- Dataset excerpts

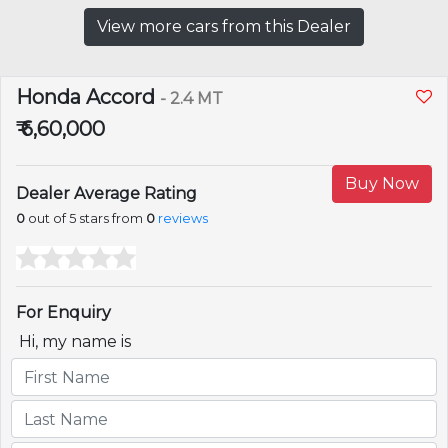
View more cars from this Dealer
Honda Accord
- 2.4 MT
₹ 6,60,000
Buy Now
Dealer Average Rating
0
out of 5 stars from
0
reviews
For Enquiry
Hi, my name is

- Activity
Print each record exactly as it stands, skipping the pictures.

- Written solution
View more cars from this Dealer
Honda Accord
- 2.4 MT
₹ 6,60,000
Buy Now
Dealer Average Rating
0
out of 5 stars from
0
reviews
For Enquiry
Hi, my name is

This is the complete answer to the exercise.